The state has paid $14 million to landlords so far through its rental assistance program, officials announced on Wednesday.
The $40 million program provides up to $500 a week for up to four weeks to Indiana renters whose income is lower than it was on March 6 due to the COVID-19 pandemic. The program is open to Hoosiers in every county except Marion, where a separate rental assistance program has been made available. Payments are made directly to landlords.

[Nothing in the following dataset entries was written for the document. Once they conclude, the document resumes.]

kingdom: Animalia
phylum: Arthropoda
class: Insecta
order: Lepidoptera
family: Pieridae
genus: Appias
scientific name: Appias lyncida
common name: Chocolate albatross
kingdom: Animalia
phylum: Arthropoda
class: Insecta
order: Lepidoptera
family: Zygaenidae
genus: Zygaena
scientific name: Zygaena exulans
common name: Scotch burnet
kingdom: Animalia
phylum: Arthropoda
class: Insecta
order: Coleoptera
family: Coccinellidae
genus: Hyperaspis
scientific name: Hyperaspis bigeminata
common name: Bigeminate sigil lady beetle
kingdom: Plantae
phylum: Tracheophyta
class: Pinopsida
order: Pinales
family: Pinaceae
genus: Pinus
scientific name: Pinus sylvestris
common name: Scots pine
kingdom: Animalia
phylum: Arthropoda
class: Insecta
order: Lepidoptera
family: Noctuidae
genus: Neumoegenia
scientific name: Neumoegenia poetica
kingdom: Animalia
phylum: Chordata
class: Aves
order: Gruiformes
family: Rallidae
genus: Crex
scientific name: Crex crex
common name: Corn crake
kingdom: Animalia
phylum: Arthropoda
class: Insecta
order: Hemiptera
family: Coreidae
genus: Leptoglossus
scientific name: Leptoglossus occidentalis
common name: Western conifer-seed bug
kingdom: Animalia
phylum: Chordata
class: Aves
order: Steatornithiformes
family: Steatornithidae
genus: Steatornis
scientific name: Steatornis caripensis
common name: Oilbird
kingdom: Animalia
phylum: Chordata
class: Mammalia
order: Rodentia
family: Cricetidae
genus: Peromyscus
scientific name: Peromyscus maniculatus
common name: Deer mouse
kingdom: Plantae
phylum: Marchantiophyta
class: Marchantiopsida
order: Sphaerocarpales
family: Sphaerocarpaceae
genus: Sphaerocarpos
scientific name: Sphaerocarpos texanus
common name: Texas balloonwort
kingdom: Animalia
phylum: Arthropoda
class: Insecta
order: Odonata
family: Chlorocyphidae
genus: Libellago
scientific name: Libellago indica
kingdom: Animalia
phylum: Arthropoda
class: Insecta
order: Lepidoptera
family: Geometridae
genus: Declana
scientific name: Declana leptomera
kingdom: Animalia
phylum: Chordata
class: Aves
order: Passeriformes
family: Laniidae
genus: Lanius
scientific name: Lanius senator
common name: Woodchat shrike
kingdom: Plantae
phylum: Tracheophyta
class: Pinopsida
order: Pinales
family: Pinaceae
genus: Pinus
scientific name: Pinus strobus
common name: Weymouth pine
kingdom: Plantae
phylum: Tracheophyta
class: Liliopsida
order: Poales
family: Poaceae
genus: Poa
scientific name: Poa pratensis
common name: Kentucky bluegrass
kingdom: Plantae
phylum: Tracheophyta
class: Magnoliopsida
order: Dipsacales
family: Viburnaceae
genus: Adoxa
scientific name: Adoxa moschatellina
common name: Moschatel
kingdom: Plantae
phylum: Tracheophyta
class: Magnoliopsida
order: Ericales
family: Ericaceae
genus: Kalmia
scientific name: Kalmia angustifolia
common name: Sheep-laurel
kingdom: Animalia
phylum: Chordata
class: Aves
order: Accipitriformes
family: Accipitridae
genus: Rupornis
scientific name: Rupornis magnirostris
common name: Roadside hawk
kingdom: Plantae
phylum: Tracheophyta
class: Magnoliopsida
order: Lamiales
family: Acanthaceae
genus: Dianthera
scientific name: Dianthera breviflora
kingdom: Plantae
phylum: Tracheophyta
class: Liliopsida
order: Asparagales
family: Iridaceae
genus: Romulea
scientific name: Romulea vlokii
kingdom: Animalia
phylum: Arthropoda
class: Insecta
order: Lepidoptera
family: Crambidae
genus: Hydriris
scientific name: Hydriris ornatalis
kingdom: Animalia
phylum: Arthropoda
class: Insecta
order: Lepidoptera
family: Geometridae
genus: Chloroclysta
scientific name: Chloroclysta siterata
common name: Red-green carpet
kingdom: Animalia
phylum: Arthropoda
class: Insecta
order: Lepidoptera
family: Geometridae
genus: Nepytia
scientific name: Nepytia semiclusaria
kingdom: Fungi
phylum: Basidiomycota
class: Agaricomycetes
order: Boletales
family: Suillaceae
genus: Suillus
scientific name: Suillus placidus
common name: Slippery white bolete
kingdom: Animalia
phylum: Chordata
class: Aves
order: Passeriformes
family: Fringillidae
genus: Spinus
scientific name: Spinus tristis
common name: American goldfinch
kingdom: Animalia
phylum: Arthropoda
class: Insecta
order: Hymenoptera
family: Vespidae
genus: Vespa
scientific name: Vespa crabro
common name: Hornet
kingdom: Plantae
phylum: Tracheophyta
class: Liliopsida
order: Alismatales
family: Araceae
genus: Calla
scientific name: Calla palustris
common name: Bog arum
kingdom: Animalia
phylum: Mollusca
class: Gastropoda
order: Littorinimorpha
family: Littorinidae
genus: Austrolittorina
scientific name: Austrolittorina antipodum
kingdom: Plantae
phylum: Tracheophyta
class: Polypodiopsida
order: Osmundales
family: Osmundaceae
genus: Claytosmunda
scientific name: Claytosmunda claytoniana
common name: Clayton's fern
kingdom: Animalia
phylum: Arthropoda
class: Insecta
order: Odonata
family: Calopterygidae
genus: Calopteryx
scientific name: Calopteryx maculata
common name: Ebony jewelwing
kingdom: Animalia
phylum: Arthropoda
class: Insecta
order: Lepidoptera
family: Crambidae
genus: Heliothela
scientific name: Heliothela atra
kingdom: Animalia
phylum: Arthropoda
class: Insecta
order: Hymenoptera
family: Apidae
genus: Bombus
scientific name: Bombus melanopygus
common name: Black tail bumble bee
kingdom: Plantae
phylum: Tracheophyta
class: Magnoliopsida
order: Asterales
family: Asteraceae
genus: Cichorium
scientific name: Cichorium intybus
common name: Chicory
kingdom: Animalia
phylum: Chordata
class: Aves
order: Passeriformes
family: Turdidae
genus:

Jacob Sipe, executive director of the Indiana Housing and Community Development Authority, said during Gov. Eric Holcomb’s press briefing on Wednesday that more than 36,000 Hoosiers applied for the financial assistance before the Aug. 26 application deadline.
Sipe said the state is still processing the applications.
“We’re continuing to issue payments every day,” Sipe said.
To be eligible for assistance, an individual must be able to show a loss of income from an involuntary job layoff, reduced work hours or reduced pay due to the pandemic. Applicants’ current household income, including unemployment benefits, must be less than their household income was on March 6.
A household also is ineligible for the program if it has already received emergency rental assistance during the COVID-19 crisis. Individuals won’t qualify if they are already receiving rental assistance through Section 8 vouchers or U.S. Department of Agriculture assistance.
A renter’s landlord must also agree to participate in the program. Payments are made directly to the landlord, who must agree not to evict the tenant until he or she is at least 45 days delinquent.
The Holcomb administration initially allocated $25 million from the state’s $2.4 billion in federal Coronavirus Relief Funds for the program, but the high demand prompted him to make an additional $15 million available for it.
Sipe said the Trump administration’s just-announced four-month eviction moratorium won’t affect the program, because individuals protected under that still have to try to pay rent now and will eventually owe the balance in the future.
And, Sipe said, renters could still be evicted for other violations within their lease.
The federal eviction moratorium will be in place from Sept. 4 through Dec. 31. The state’s eviction moratorium expired Aug. 14.
To qualify for protection under the new federal moratorium, an individual must earn less than $99,000 annually, or $198,000 per couple annually. Renters must also prove a loss of income due to the pandemic, that they tried to pay as much rent as they could afford and that they sought any public assistance that might be available to them.
Sipe said renters also must have no other housing option available, so they would be considered homeless or living in a group home setting, in order to qualify for the protection.
“Renters, even under a moratorium, are still obligated to pay their rent, and they must comply with all the other rules and obligations that the household has under their lease agreement,” Sipe said.